In this talk I will trace the origins of the hard case of several Nobel Prizes in Physics and show that the causal direction of scientific discovery and radical invention are often reversed. They often arose in a culture of so called "applications oriented research" in industrial laboratories and will use those examples to enumerate the key ingredients of highly successful R&D institutions. My views have been shaped by my own personal experiences in industrial research, U.S National Laboratories and research intensive universities. I will discuss the need for institutions which transcend the "basic-applied dichotomy" and which bring research across domains into deeper congress. The need for new integrative institutions to address global challenges such as climate change and alternative energy sources will be discussed.
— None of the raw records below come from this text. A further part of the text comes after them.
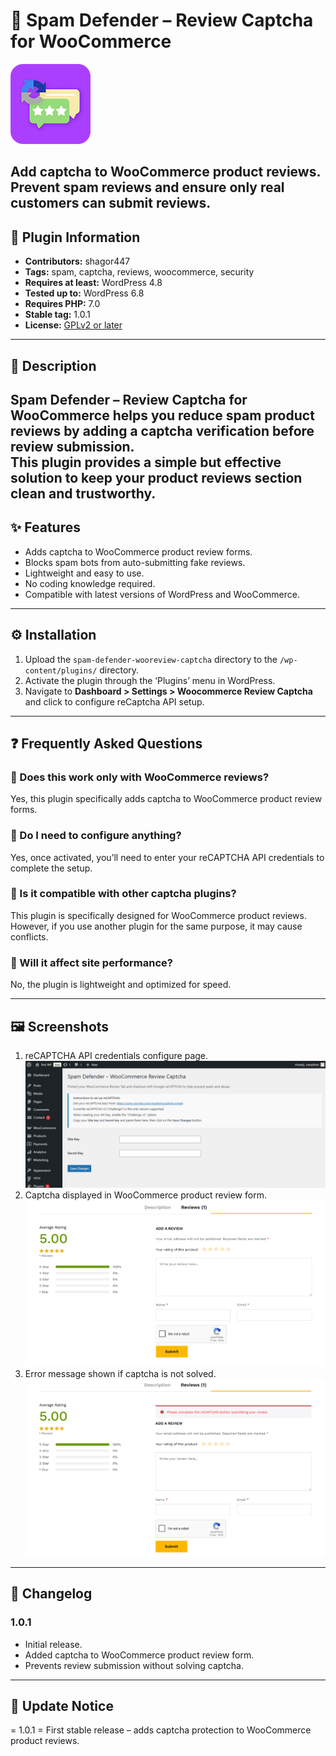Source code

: # 🚫 Spam Defender – Review Captcha for WooCommerce

![Spam Defender - Review Captcha for WooCommerce logo](assets/icon-128x128.png)

Add captcha to WooCommerce product reviews. Prevent spam reviews and ensure only real customers can submit reviews.
---

## 📌 Plugin Information
- **Contributors:** shagor447  
- **Tags:** spam, captcha, reviews, woocommerce, security  
- **Requires at least:** WordPress 4.8  
- **Tested up to:** WordPress 6.8  
- **Requires PHP:** 7.0  
- **Stable tag:** 1.0.1 
- **License:** [GPLv2 or later](https://www.gnu.org/licenses/gpl-2.0.html)  

---

## 📖 Description
**Spam Defender – Review Captcha for WooCommerce** helps you reduce spam product reviews by adding a captcha verification before review submission.  
This plugin provides a simple but effective solution to keep your product reviews section clean and trustworthy.
---

## ✨ Features
- Adds captcha to WooCommerce product review forms.
- Blocks spam bots from auto-submitting fake reviews.
- Lightweight and easy to use.
- No coding knowledge required.
- Compatible with latest versions of WordPress and WooCommerce. 

---

## ⚙️ Installation
1. Upload the `spam-defender-wooreview-captcha` directory to the `/wp-content/plugins/` directory.
2. Activate the plugin through the ‘Plugins’ menu in WordPress.
3. Navigate to **Dashboard > Settings > Woocommerce Review Captcha** and click to configure reCaptcha API setup.

---

## ❓ Frequently Asked Questions

### 🔹 Does this work only with WooCommerce reviews?
Yes, this plugin specifically adds captcha to WooCommerce product review forms.  

### 🔹 Do I need to configure anything?
Yes, once activated, you’ll need to enter your reCAPTCHA API credentials to complete the setup.  

### 🔹 Is it compatible with other captcha plugins?
This plugin is specifically designed for WooCommerce product reviews. However, if you use another plugin for the same purpose, it may cause conflicts.

### 🔹 Will it affect site performance?
No, the plugin is lightweight and optimized for speed.

---

## 🖼️ Screenshots
1. reCAPTCHA API credentials configure page. ![reCAPTCHA API credentials configure page](assets/screenshot-1.png)
2. Captcha displayed in WooCommerce product review form. ![Captcha displayed in WooCommerce product review form](assets/screenshot-2.png)
3. Error message shown if captcha is not solved. ![Error message shown if captcha is not solved](assets/screenshot-3.png)

---

## 📝 Changelog

### 1.0.1
- Initial release.
- Added captcha to WooCommerce product review form.
- Prevents review submission without solving captcha.

---

## 📢 Update Notice
= 1.0.1 =
First stable release – adds captcha protection to WooCommerce product reviews.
- School of Engineering and Applied Sciences, Harvard University
- Benjamin Peirce Professor of Technology and Public Policy
- Professor of Physics
- Belfer Center, Harvard Kennedy School
- Director of Science, Technology and Public Policy Program
Venkatesh Narayanamurti is the Benjamin Peirce Professor of Technology and Public Policy and a Professor of Physics at Harvard. He is also the Director of the Science, Technology and Public Policy Program at the Belfer Center for Science and International Affairs at the Harvard Kennedy School (HKS). He currently also serves as the Foreign Secretary of the U.S National Academy of Engineering. He was formerly the John L. Armstrong Professor and Founding Dean of the School of Engineering and Applied Sciences and Dean of Physical Sciences at Harvard. Previously he served as the Richard A. Auhll Professor and Dean of Engineering at the University of California at Santa Barbara. Prior to that he was Vice President of Research at Sandia National Laboratories and Director of Solid State Electronics Research at Bell Labs. He obtained his PhD in Physics from Cornell University and has an Honorary Doctorate from Tohoku University. He is an elected member of the American Academy of Arts and Sciences, the National Academy of Engineering and the Royal Swedish Academy of Engineering Sciences, and a Fellow of the American Physical Society, the American Association for the Advancement of Science, the IEEE, and the Indian Academy of Sciences. He has served on numerous advisory boards of the federal government, research universities and industry. He is the author of more than 230 scientific papers in different areas of condensed matter and applied physics. He lectures widely on solid state, computer, and communication technologies, and on the management of science, technology and public policy.